Almost as soon as I get to Coahoma County I’m in the town of Lula, population 370. Lula isn’t quite as bad as Coahoma. Leading into the village from the north, on the other side of the tracks, there are some reasonably tidy-looking ranch style houses with a minimum of trash in front, some in need of almost no major repairs. I pass the Good Shepherd Market, a convenience store that doubles as a platform for evangelism, from the looks of it. Two blocks on down, the town sinners gather next to Hawkins Package Store--six or eight men in their thirties and forties, loitering, joking and laughing, drinking from containers wrapped in paper bags. Music plays from a car radio parked nearby. It’s noon on a Monday and the men are idle and half-drunk. One of them, with no teeth, smiles and waves at me. (Why do the toothless ones seem to like me?) Across the street sits an unmanned police car.
There’s a lot of railroad rolling stock sitting around on sidings in these crappy towns. Don’t quite know why. Maybe because the railroads know that nobody in these places will give a damn whether a couple of dozen tankers sit on the tracks for a few years, or forever.

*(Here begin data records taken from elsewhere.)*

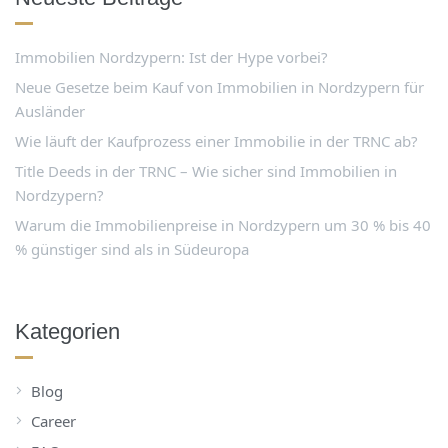
Immobilien Nordzypern: Ist der Hype vorbei?
Neue Gesetze beim Kauf von Immobilien in Nordzypern für
Ausländer
Wie läuft der Kaufprozess einer Immobilie in der TRNC ab?
Title Deeds in der TRNC – Wie sicher sind Immobilien in
Nordzypern?
Warum die Immobilienpreise in Nordzypern um 30 % bis 40
% günstiger sind als in Südeuropa
Kategorien
Blog
Career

With Lula behind me, and the Lula-Moon Lake Road as well, I turn on to Highway 49, which merges with 61 a couple of miles east of here. I’ve put on the iPod and am listening to Muddy Waters songs—from the early Chess days. At the moment he’s saying that he’s going back down to Clarksdale, because that’s where he belongs.
Where Highway 49 meets Highway 61, I pass the Senator Delma Furniss Welcome Center and Hospitality Station, where 24 hour security is provided. About three miles down on Highway 61 there’s a historical marker, about the Yazoo Pass Expedition. It says that on February 3, 1863 Union forces blasted the levee on the Mississippi to enable their flotilla to move on Moon Lake and some other subsidiary rivers, in order to get to Vicksburg. But the Union forces were stopped by the Confederates and the Yazoo Pass Expedition failed. So this marker sort of celebrates the Union defeat, although the north did take Vicksburg a couple of months later at considerable cost to the Confederates.
After reading the marker I sit on a highway bridge and take a rest and look at the waning afternoon sun. My legs and feet are extremely tired today, and out of shape from my ten days of rest.
I keep seeing little pieces of bleached out armadillo shell on the roadside. They look like bits of Styrofoam coffee cups that have been flattened out. The nine-banded armadillo, the variety native to this area, has a tendency to jump straight up in the air when startled, which often results in its colliding with the undercarriages or fenders of cars.
I reach the motor home, safely parked in front of the defunct Junction Rhythm and Blues Club, on Highway 61/49.
2 comments:
Hi, We're happy to see you back on the road but you forgot to give us the weather report! Who's the writer who said " The only things Michiganders can talk about seriously is the weather!"? (Answer in a few days if no one guesses). You're obviously proof that he was wrong.
I will be on the road myself tomorrow to what used to be the dumpiest of places in my line of business thirty years ago (There was a large cockroach in my hotel room then and it's the only place in the world where I sent a hamburger back to the kitchen!).
Our thoughts are with you.
S
Hi Peter! Hope you had a good Thanksgiving. It's great having you back, even if you forgot the weather report. I tried Google Earth to find the junction of 49 and 61 but the closest i got was where 318 meets 49 and 61. Looks pretty desolate and flat with all the fields harvested.
I am looking forward to tonight's posting.